Robotics as a meaningful intervention for autism has progressed within the last decade, but is not widely available. With the exception of Keepon, which retails for $100, the cost is exorbitant: The tooth-brushing, sword-dancing humanoid Nao costs $7,990 and furry seal Paro is $6,400. It’s something that Dr. Uvais Qidwai, a colleague of Cabibihan’s at Qatar University specializing in robotic teaching toys, is mindful of. “One of my students once commented on my work, ‘Does this mean that your solutions will be available only for the rich ones?’ and ever since, I have been trying to make robotic solutions that are lower in cost, so parents can afford them.” A bright spot is that since this technology is new, “we can make discoveries every day,” says Cabibihan.
He envisions a future where his assistive technology can help autistic people live independent lives by making everyday tasks more accessible, such as navigating public transportation and withdrawing money from ATMs. “We want children to get integrated into society.” However, the discoveries go both ways: Qidwai and Cabibihan express implicit support for a neurodiversity perspective, wherein autism is considered just one of the many normal ways human brains can be wired. “Having autism is not bad. We can help them introduce their world to others, and at the same time, they give insights as to what’s possible for innovation,” says Cabibihan.
Perhaps the most futuristic element of this research is the hope the researchers feel, and in turn, witness in the therapists, parents, and students. “In one session, there was one child, [whose] teachers were very skeptical that he would cooperate in the activity,” remembered Qidwai. The boy wasn’t listening and was walking around, flapping his hands in a self-stimulating behavior common among people on the spectrum. “As soon as the teacher turned the robot on and it made a yawning sound for waking up, the child’s eyes were glued to it.” The boy played with the robot for half an hour without assistance, hugged it, and greeted it in a “traditional style where two people touch their foreheads together as a sign of love and respect.”
Qidwai was watching with the boy’s teachers over closed circuit in a different room. “When I looked at them, they had tears in their eyes!

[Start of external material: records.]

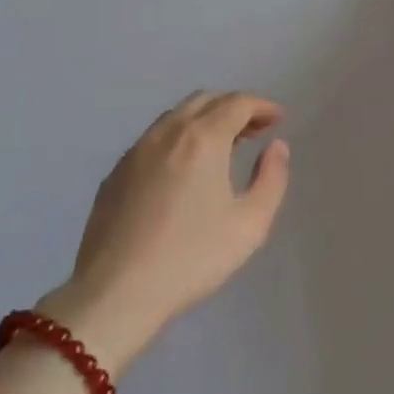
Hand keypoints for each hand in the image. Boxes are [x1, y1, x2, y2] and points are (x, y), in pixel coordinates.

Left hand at [37, 90, 290, 374]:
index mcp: (202, 139)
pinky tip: (184, 169)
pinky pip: (154, 139)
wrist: (116, 293)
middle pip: (205, 100)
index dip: (262, 106)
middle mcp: (167, 133)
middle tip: (255, 129)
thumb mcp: (250, 224)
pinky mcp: (115, 174)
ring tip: (223, 146)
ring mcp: (135, 152)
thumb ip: (272, 179)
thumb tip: (276, 147)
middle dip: (234, 107)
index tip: (278, 119)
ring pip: (175, 116)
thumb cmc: (192, 257)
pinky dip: (178, 138)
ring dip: (205, 119)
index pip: (237, 103)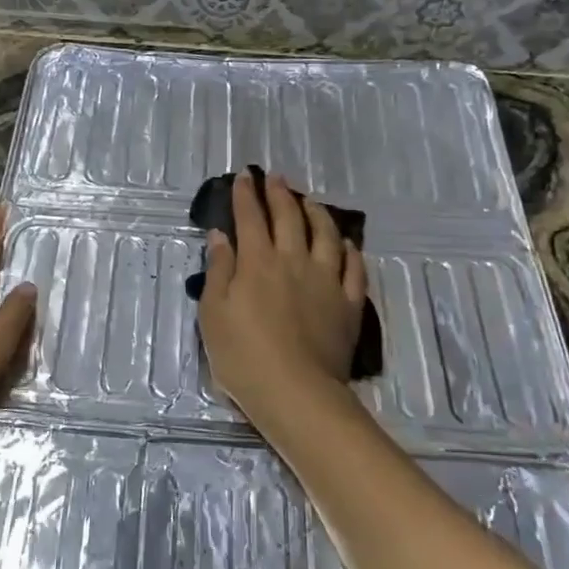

They said that it usually takes them 20 minutes to get the student to his desk. We decided to leave that robot at the school.” Of his work, Cabibihan mused: “One thing I have observed, learning about robots, is that the more you try to learn about them, the more you learn about humans.”
An earlier version of this story incorrectly stated Hifza Javed’s degree status. At this time, she is pursuing her Ph.D., but has not yet received it.